Pull each line holding "Ascenzo" out of the entries below.

Data entries
************
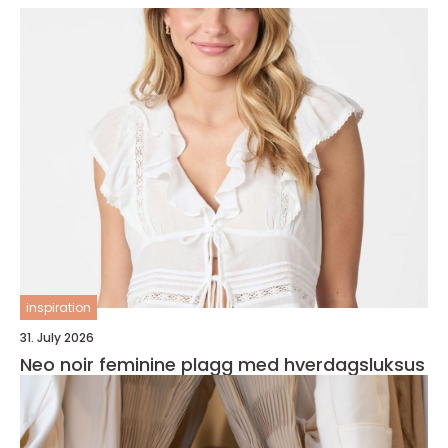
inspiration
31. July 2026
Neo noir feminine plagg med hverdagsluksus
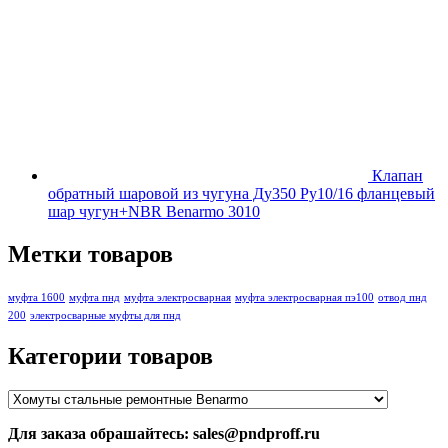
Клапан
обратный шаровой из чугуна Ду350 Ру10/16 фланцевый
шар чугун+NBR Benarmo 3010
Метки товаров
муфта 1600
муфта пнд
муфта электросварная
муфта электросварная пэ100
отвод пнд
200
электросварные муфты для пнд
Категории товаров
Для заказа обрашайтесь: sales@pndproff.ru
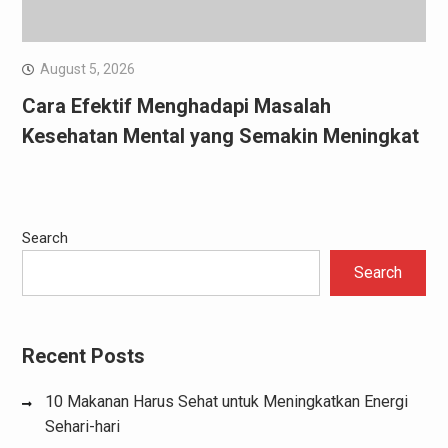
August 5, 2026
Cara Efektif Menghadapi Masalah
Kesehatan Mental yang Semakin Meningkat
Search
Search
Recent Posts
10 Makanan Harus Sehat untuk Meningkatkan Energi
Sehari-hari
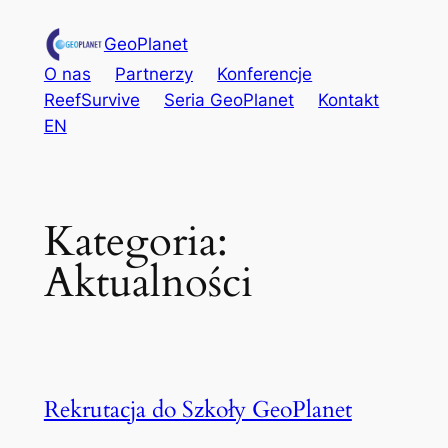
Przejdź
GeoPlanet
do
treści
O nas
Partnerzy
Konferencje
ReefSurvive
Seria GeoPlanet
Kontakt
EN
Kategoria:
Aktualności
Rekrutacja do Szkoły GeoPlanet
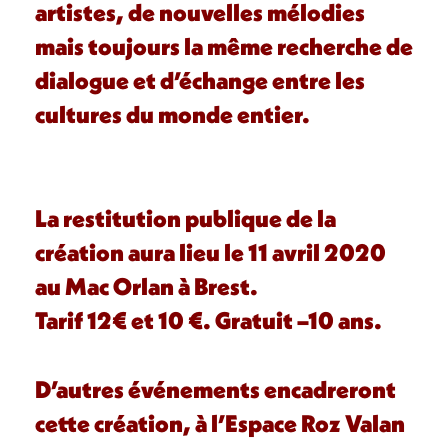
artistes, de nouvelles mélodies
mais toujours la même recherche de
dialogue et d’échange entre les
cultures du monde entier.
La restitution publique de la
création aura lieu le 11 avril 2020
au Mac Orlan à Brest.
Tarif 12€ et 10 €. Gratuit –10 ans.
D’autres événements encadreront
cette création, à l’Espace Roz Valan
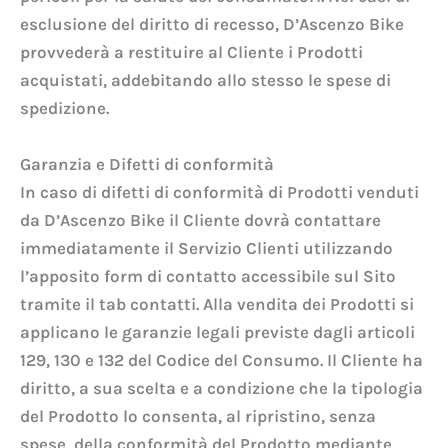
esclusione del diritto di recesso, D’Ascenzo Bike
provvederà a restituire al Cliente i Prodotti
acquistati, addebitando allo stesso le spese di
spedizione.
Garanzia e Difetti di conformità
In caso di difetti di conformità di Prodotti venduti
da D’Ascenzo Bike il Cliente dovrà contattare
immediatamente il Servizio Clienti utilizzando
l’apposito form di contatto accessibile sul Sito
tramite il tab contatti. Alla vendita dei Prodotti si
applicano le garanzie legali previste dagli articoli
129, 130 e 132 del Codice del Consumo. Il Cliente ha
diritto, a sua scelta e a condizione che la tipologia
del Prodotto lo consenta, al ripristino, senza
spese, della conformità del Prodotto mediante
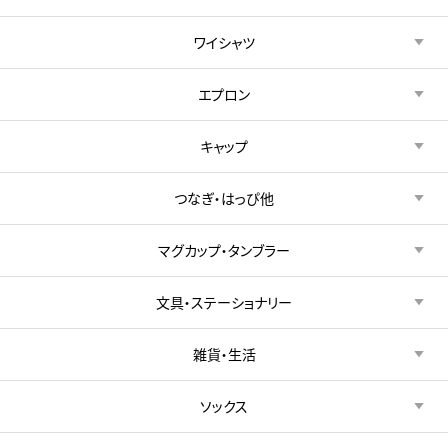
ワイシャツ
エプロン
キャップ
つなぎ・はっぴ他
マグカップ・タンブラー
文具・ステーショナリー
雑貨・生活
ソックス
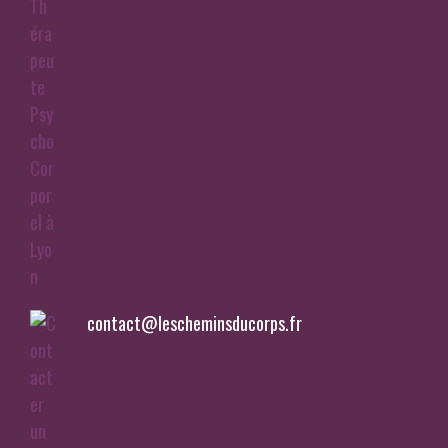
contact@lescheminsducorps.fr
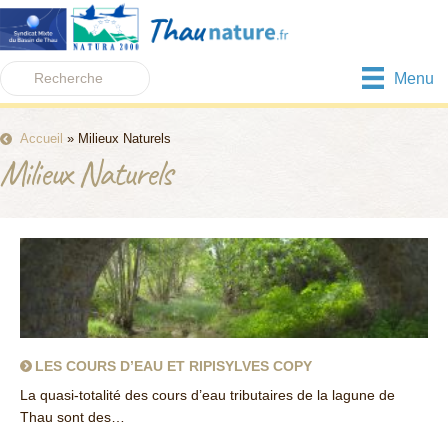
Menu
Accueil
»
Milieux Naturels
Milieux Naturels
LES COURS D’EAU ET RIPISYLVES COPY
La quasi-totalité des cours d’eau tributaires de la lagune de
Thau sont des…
************
■ **Solution to this exercise**:
esclusione del diritto di recesso, D’Ascenzo Bike
da D’Ascenzo Bike il Cliente dovrà contattare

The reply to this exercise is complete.